Off to Roma with Gary for my birthday

Another trip to Roma!

Thursday, June 26, 2008

Tuesday 17 June: Roman summer

I know that the solstice is a few days away, but summer is definitely here. There’s a reason I wanted to come to Italy in the spring: the heat. If you know me, you know that I don’t do heat very well. At 60 (Fahrenheit) I am comfortable in shorts and a t-shirt. At 70, I want to go around in my boxers. At 80, I do go around in my boxers (well, not at work). And over that, I melt. It’s in the upper 80s at 11 am these days, and even the Romans have stopped wearing coats. Some of them still have on sweaters, though. I get hot just looking at them.

There is not one cloud in the sky, which by mid-day is no longer blue, but almost white. The sun is a huge, blazing disk of gold and white fire. It drenches the landscape with a storm of clear light, throwing the details of nature and architecture into stark clarity. Luckily many of the streets are narrow and surrounded by high buildings, and remain in the shade most of the time. When you walk into an open piazza, it’s like stepping into an oven.
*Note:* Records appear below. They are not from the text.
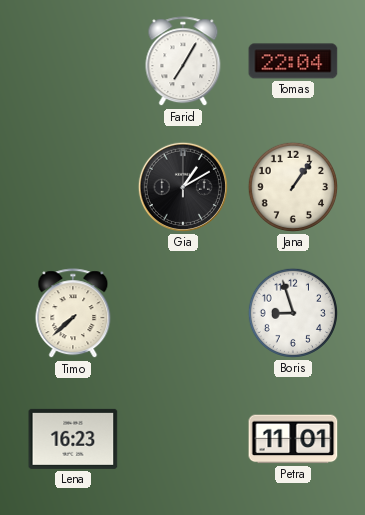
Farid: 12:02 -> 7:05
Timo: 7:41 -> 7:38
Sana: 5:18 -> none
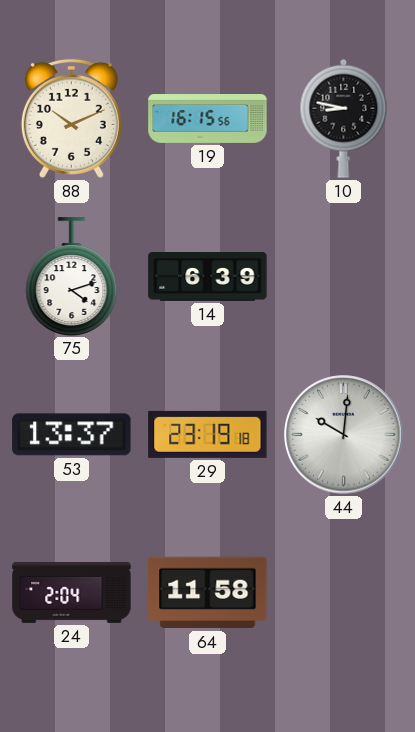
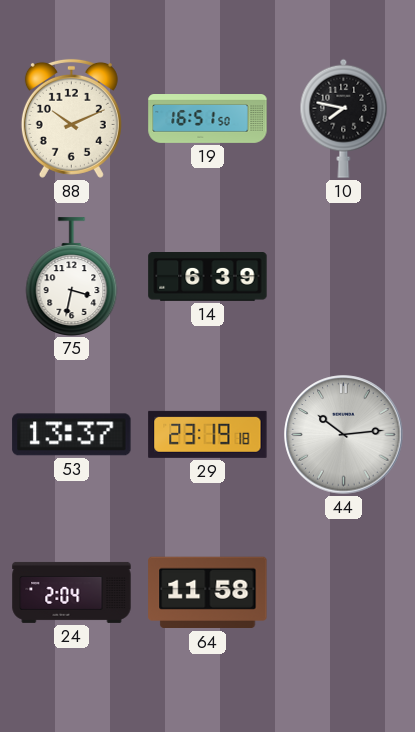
19: 16:15 -> 16:51
10: 8:47 -> 7:47
75: 4:12 -> 3:32
44: 10:01 -> 10:14
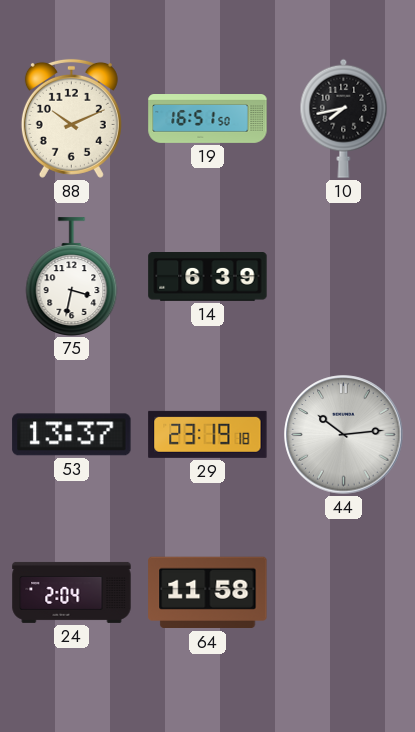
10: 7:47 -> 7:43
By mid-afternoon marble, bronze and steel are too hot to touch, and nearly everyone goes inside for siesta. This does not do me much good, since I don’t even have a fan, much less air conditioning. Neighbors told me, open your windows at night and close the cool in during the day. I tried it once, only to come home at 2 pm to a furnace that had melted a chocolate bar onto the table. The windows stay open all the time. I try to plan my afternoon to be in someplace air conditioned: a library, museum, or archive. The churches aren’t air conditioned usually, but marble and travertine keep them cool on the inside, and if I’m done with research for the day, I’ll wander into churches to see the stray Caravaggio or Raphael or Bernini.

Later in the afternoon, between 4 and 5 (or 1600 and 1700, as they say here), the breeze starts. A wind blows down the streets and alleys, and my side windows catch it and send it through the apartment and out the front window. If I’m home, I take a quick cold shower, and just stand in the breeze drip-drying. The evenings and nights cool some, but it’s still over 80. Closing the windows isn’t an option, even to close out the din of Trastevere at night. I’ll take the racket over the heat any day. The coolest and quietest part of the day is between 4 and 7 am, after the clubs have closed but before the street cleaners start their hazmat work. I should catch some much-needed sleep while it’s comfortable, but sometimes it’s just too pleasant not to enjoy, so I’ll get up for a while, sit at my window, and watch the sleeping street until the first pink glow in the sky tells me that the sun is back to bake Rome for another day.